“Dissent is the safety valve of democracy,” Justice DY Chandrachud observed while the Supreme Court was hearing a petition against the arrest of five human rights activists from across India last month. That is not quite correct. Dissent is actually the oxygen of democracy. A healthy democracy needs a regular expression of dissent on the streets, in public meetings, in newspapers and on the airwaves to make the government accountable.
Yet, we are living at a time when dissent is seen as some form of treason. Even regular political activity is disallowed, with both state and central governments rushing to detain or slap charges against “dissenters”. Earlier this year, for instance, the Tamil Nadu government threw innumerable clauses of the Indian Penal Code at a number of activists who led protests against a Sterlite factory in Tuticorin and a proposed expressway from Chennai to Salem.
Tamil Nadu is not alone in this regard. Across the country, governments refuse to respect the right to dissent. This is not a new phenomenon to India, although the spread and intensity of the lack of respect towards dissenters has accelerated over the past five years.
Last month’s coordinated nationwide arrests of rights activists in connection with the Bhima Koregaon violence in January, the manner in which searches were carried out at their homes, the intimidation of people with familial connections to the activists, and the refusal to investigate the others against whom first information reports have been registered in connection with the violence indicates something bigger and more worrying. A message is being sent out that an iron fist will come down on any form of dissent that poses difficult questions to the government, with, if necessary, charges that may not stand up in court.
I have had the privilege of knowing two of the activists who were targeted, and I have had the privilege of being familiar with the work of all the others. Indeed, it is a privilege to know these activists and their work for they have shown a single-minded commitment to speaking up against injustice.
As editor of the Economic and Political Weekly until 2016, I had the honour of publishing Anand Teltumbde’s comments on a variety of socioeconomic matters, and for an even longer period, the wide-ranging commentary of Gautam Navlakha. Both were “activists” but had other professions, too. Anand was a management professional who became a teacher; Gautam was a commentator in the press for over three decades.
Dedicated to his cause
From the late 1970s, Gautam was an EPW staffer whom any publication would have died to have on its rolls.
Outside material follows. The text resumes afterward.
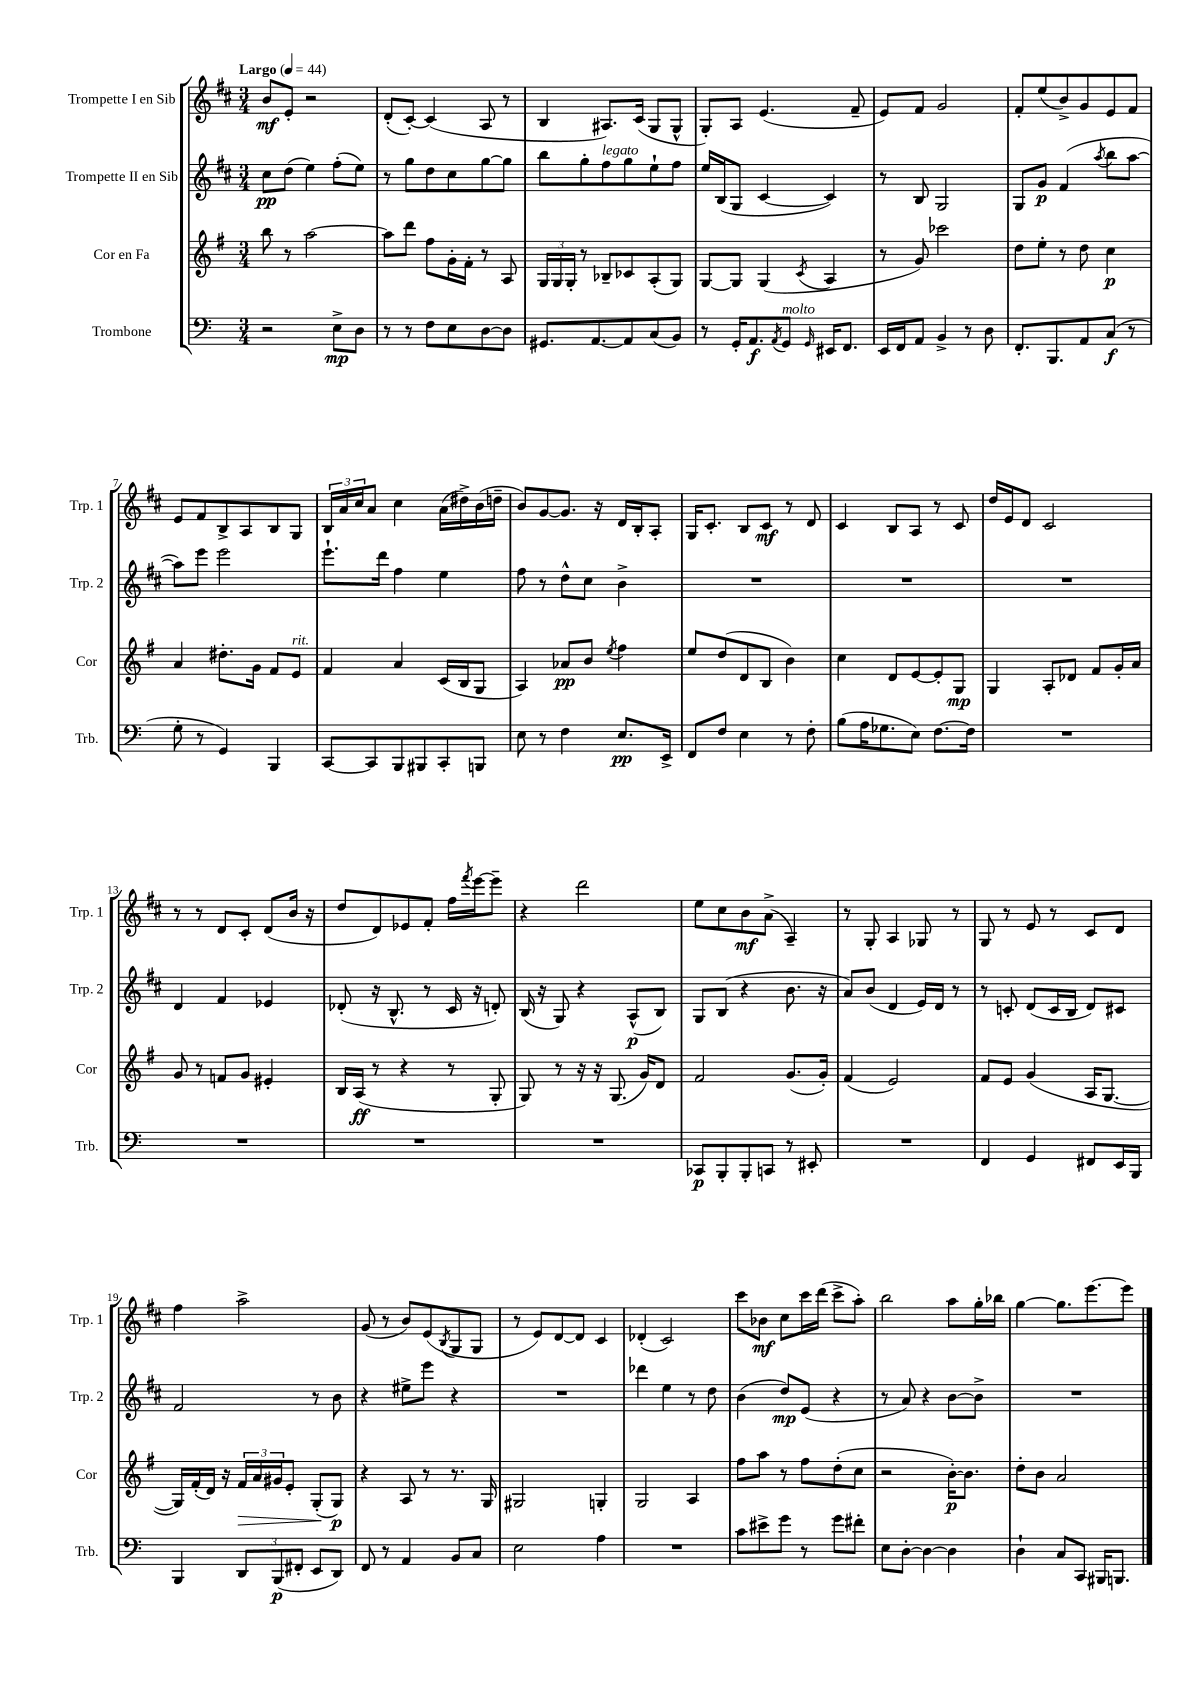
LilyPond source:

He was fiercely loyal to the journal and intensely protective of it, and this for over 30 years. He regularly wrote commentary; he constantly looked for young authors who could contribute to the journal; and he would always give his comments on what was published. Even when it was blunt criticism, one knew he had the best interests of the journal at heart. He did all this because he saw EPW as one of the most important forums in the country for the dissemination of information, debate and, of course, dissent. For a while in the 1990s, EPW seemed to move towards political positions that Gautam did not agree with, yet he did not end his association with it. He continued to engage with EPW, with Krishna Raj, the editor at the time, and used the space offered to him to make his argument. For Gautam, EPW was too precious an institution to be abandoned.
Indeed, Gautam took on more than was expected. In the 1980s, well before translations became fashionable, he decided to publish EPW in Hindi. Titled Saancha, he edited and produced the magazine using his own resources, and published a labour of love. Without adequate finances to sustain and market such a venture, Saancha was doomed to shut shop in a few years. But that was not going to prevent Gautam from spreading the message of EPW to a wider audience.
Before I became the editor, when I was just another reader of the EPW, I used to come across Gautam’s writings. A running thread in those countless articles over the decades was a concern for the welfare of the oppressed and the marginalised. Whether his articles were about the Adivasis or the people of Kashmir or the republicans of Nepal, I used to be amazed at the spread of Gautam’s interests. In the mid-1990s, I read his innovative assessment, published in EPW, of the full extent of defence expenditure in India, and I adapted the methodology for my own research. Gautam was not a trained academic but he could put many to shame.
Our association may have gone back decades but that did not mean we did not disagree. Indeed, we sometimes disagreed intensely over what I published as the editor, over questions I posed to him about his own contributions, and sometimes over my decision not to publish a piece of his or one that he had forwarded to me. We both knew our respective positions were based on the pride we had as staff of the EPW. He respected my decisions as the editor, and I respected his devotion to EPW. I think we would like to see ourselves in some exaggerated fashion as following Voltaire’s approach to the freedom of expression: “I may not agree with what you have to say, but I will defend to the death your right to say it.”
After more than three decades of work with EPW, Gautam ended his formal links with the journal in 2012 so that he could pursue other interests. That did not mean he stopped being associated with the journal. He continued to read it from cover to cover, continued to offer comments, and occasionally wrote as well.
It is difficult to witness the Indian state bring down the full force of its might on a person with so much commitment to so many interests.
C Rammanohar Reddy, Scroll.in’s Readers’ Editor, is former editor of the Economic and Political Weekly.